Urea-nitrogen concentration is influenced by humic-like dissolved organic matter in agricultural drainage ditches adjacent to corn fields

Authors: Klick, Sabrina; BRYANT, RAY - US Department Of Agriculture (USDA); COLLICK, AMY - Morehead State University; MAY, ERIC - University Of Maryland Eastern Shore (UMES); Pisani, Oliva

Submitted to: Journal of Environmental Quality
Publication Type: Peer Reviewed Journal
Publication Acceptance Date: 6/1/2023
Publication Date: 6/27/2023
Citation: Klick, S.A., Bryant, R.B., Collick, A.S., May, E.B., Pisani, O. 2023. Urea-nitrogen concentration is influenced by humic-like dissolved organic matter in agricultural drainage ditches adjacent to corn fields. Journal of Environmental Quality. 00:1-15. http://doi.org/10.1002/jeq2.20498.
DOI: https://doi.org/10.1002/jeq2.20498

Interpretive Summary: Agricultural drainage ditches are important targets to reduce nutrient impacts from agriculturally managed lands because they capture excess water from bordering crop fields to prevent flooded fields and crop loss. As a result, they also receive excess nutrients from fertilizers applied onto crop fields which can be transported to the nearby waterways. Urea, a form of organic nitrogen (N), is a component of fertilizers and has been shown to increase the toxicity of harmful algal blooms, which can lead to fish kills and accumulated toxins in consumed shellfish. The purpose of this study was to examine the sources and mechanisms leading to the accumulation of organic forms of N, such as urea, in the surface waters of drainage ditches using a laboratory experiment and a rainfall field study. Results showed that non-fertilizer sourced urea is linked to increases of humic-like dissolved organic matter (DOM) and environmental conditions that supports the bacterial conversion of nitrate to N gas. Rainfall and simulated flooding in the laboratory experiment acted as a temporary disturbance to environmental conditions and nutrient cycling by microorganisms. The disturbance can lead to increases of various forms of N, which could get flushed into the nearby waterways. Additionally, the DOM released from agricultural drainage sediments during the fall season was similar to the types found in natural wetland and forest environments. However, future research is needed to investigate if the DOM released from sediments during spring could be more available to growing microorganisms. Given the ecological impacts of urea, other N forms and available DOM to microorganisms, we suggest that these nutrients be incorporated into future N budgets and agricultural drainage ditch management practices to meet water quality targets aimed to improve the health of downstream waters.

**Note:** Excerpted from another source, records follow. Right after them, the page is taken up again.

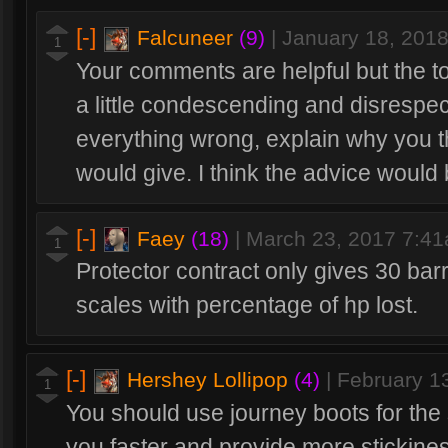
[-]
Falcuneer
(9)
|
January 18, 201
1
Your comments are helpful but the t
a little condescending and disrespectf
everything wrong, explain why you 
would give. I think the advice would b
[-]
Faey
(18)
|
March 23, 2017 7:4
1
Protector contract only gives 30 barr
scales with percentage of hp lost.
[-]
Hershey Lollipop
(4)
|
February 1
1
You should use journey boots for the
you faster and provide more stickine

Technical Abstract: Agricultural drainage ditches accumulate high urea-nitrogen (N) concentrations even when urea fertilizers are not applied to the adjacent crop fields. Rainfall events have the potential to flush the accumulated urea and other bioavailable forms of dissolved organic nitrogen (DON) downstream, which can influence water quality and phytoplankton communities. However, the sources of urea-N and the mechanisms supporting urea-N accumulation in agricultural drainage ditches is poorly understood. A mesocosm experiment simulated a flooding event with a treatment solution containing either a N or carbon (C) source and were monitored for changes in inorganic (NO3-, NH4+) and organic (DON and urea) N concentrations, physicochemical properties, dissolved organic matter (DOM) composition, and N cycling enzymes. The DOM released from mesocosm sediments consisted of mostly terrestrial-derived, high molecular weight DOM, similar to wetland and forest environments. Urea-N concentrations increased with higher total dissolved N (TDN) concentrations and degree of humification. Field rainfall led to higher TDN concentrations (8 mg N L-1) dominated by NO3--N (80-96%). The low urea-N (0.02 mg N L-1) and NH4-N (<0.2 mg N L-1) concentrations post-rainfall suggested the seasonal slowing of DOM decomposition and biological inputs. Therefore, we hypothesized that environmental factors such as increasing humification, solubility of metals, and reduced substances may restrict urease activity and promote urea-N accumulation when biological activity and DOM decomposition is seasonally higher. This study provides further insights of sources and mechanisms leading to high urea-N concentrations and the potential contribution of DOM inputs from drainage ditches to nearby surface waters after hydrological events.